Глава 15. Про ремонт флейта
Сонька ненадолго отстала от меня с пушкой, поскольку вспомнила про работы, проводившиеся в мокром доке Ипсвича. Очень меня огорчил отказ папеньки от нашей мачты моей гениальной конструкции. А перед этим в прошлый раз перед уходом на Карибы он и керосинку не захотел на камбуз брать вместо костра в трюме. Вот полагал я про него, что он широких взглядов человек, да все равно не настолько эта широта широка.
Флейт сразу, еще в мае, загнали в просторный залив, поставили на глубоком месте к причалу, где и разгрузили вплоть до того, что с мачт сняли стеньги, не говоря о реях. Пушки оказались на флейте не только те две, которые мы видели на баке, но еще шесть двенадцатифунтовок пряталось в верхнем этаже надстройки полуюта – кормовом замке, характерном для многих типов кораблей этой эпохи. Так что папенька был готов в случае встречи с чересчур назойливым преследователем дать очень серьезный отпор, хотя численность команды позволяла обслужить только двух подобных монстров. Но больше и не требовалось – сориентированы они были попарно в стороны обоих бортов, и в направлении назад, так что больше, чем двум стволам одновременно, палить не требовалось. Собственно, второй, лишний, на мой взгляд, этаж кормовой надстройки оказался одним сплошным артиллерийским казематом с суммарным углом обстрела более ста восьмидесяти градусов. Отец был готов к тому, чтобы отстреливаться не по-детски. Унося при этом ноги.
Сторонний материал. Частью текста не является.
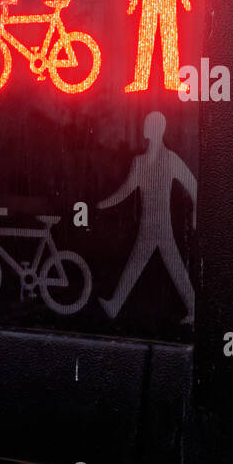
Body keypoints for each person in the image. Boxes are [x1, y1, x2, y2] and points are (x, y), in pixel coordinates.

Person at [97, 111, 197, 324]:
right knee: (146, 263)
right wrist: (104, 203)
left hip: (160, 225)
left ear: (157, 128)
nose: (143, 127)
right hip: (148, 225)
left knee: (160, 264)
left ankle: (116, 305)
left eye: (147, 123)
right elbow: (126, 191)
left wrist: (196, 214)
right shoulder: (139, 162)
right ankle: (115, 305)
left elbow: (194, 186)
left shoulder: (170, 159)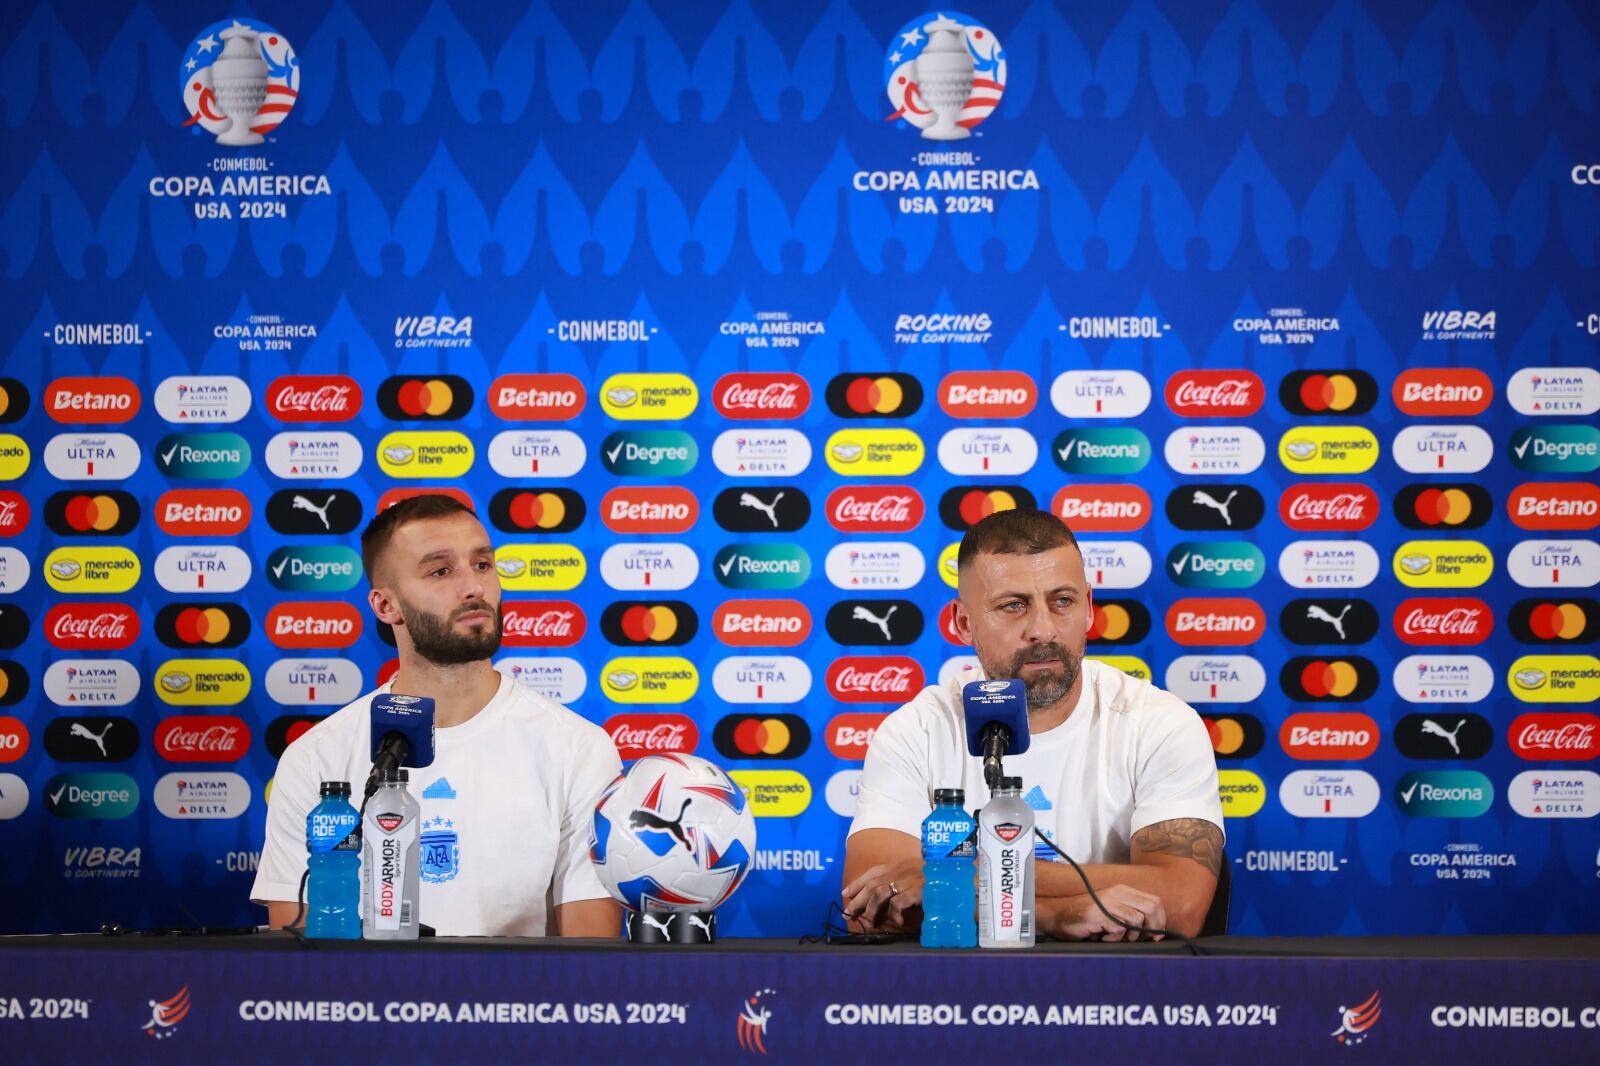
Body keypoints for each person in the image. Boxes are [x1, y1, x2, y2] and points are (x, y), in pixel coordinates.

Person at [842, 508, 1224, 940]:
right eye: (1013, 606)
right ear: (964, 623)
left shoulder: (1160, 724)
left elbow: (1181, 903)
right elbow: (871, 910)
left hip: (1115, 999)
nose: (1043, 629)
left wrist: (961, 878)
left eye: (1063, 601)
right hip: (958, 1001)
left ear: (1089, 608)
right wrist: (1056, 916)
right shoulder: (916, 730)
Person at [251, 493, 622, 936]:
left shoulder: (578, 749)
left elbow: (588, 963)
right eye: (441, 571)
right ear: (386, 606)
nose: (474, 588)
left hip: (517, 1005)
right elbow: (302, 961)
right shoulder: (316, 759)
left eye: (482, 565)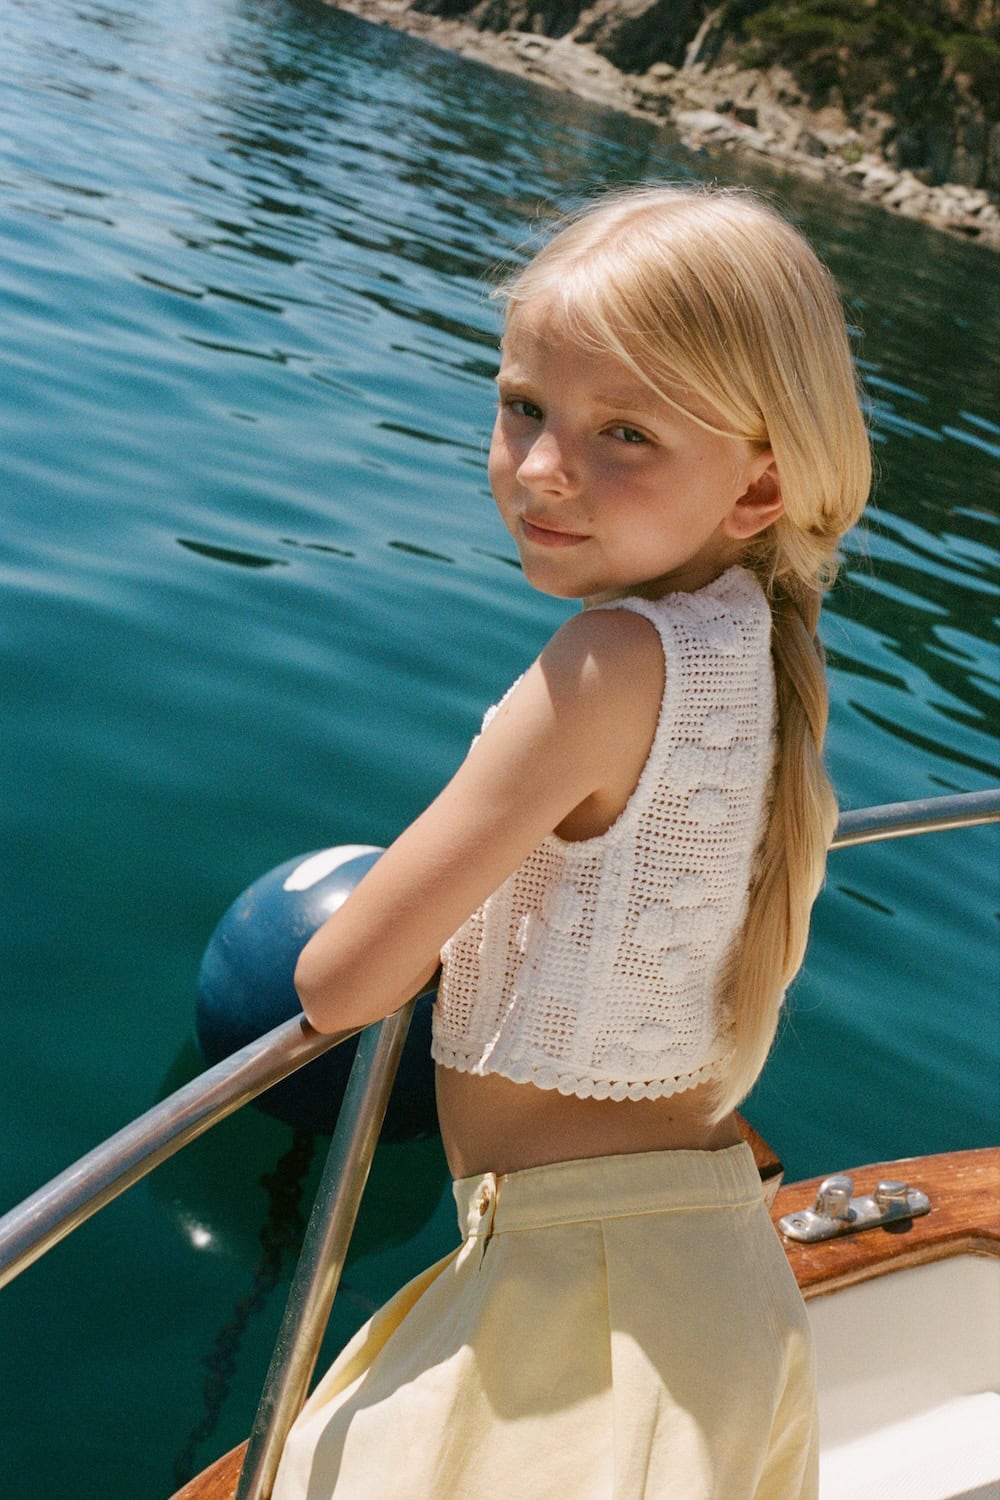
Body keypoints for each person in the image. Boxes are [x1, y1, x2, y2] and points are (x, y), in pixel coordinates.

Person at [271, 183, 871, 1500]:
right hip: (707, 1278)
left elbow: (342, 981)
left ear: (760, 479)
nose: (544, 469)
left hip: (572, 1299)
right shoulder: (768, 660)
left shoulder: (607, 662)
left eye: (625, 433)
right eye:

Я почему про это знаю – Сонька за всем наблюдала, приезжая верхом по-мужски в сопровождении Мэри. О многом расспрашивала отца.
– Пап! Почему у твоего флейта на баке нет возвышения, как у других судов?
– Чтобы в свежую погоду боковые порывы ветра не приводили к рысканию.
– А при воздействии бокового ветра на такой высокий полуют судно не рыскает? – устами ребенка удивился я.
– Когда вбок толкает корму, рулевому проще парировать поперечные смещения, потому что перо руля как раз на корме и расположено, хотя надстройки вообще-то зло, они увеличивают дрейф, – встретив недоуменный взгляд дочери, отец добавил: – Судно почти никогда не движется туда, куда показывает нос. Его всегда ветром немного тянет в сторону, кроме моментов, когда дует точно сзади. Но подобное случается крайне редко. Так я про высокую кормовую надстройку. В сильную трепку, когда ураганом посрывает все паруса, корпус развернет навстречу ветру и волне. Есть шанс не перевернуться.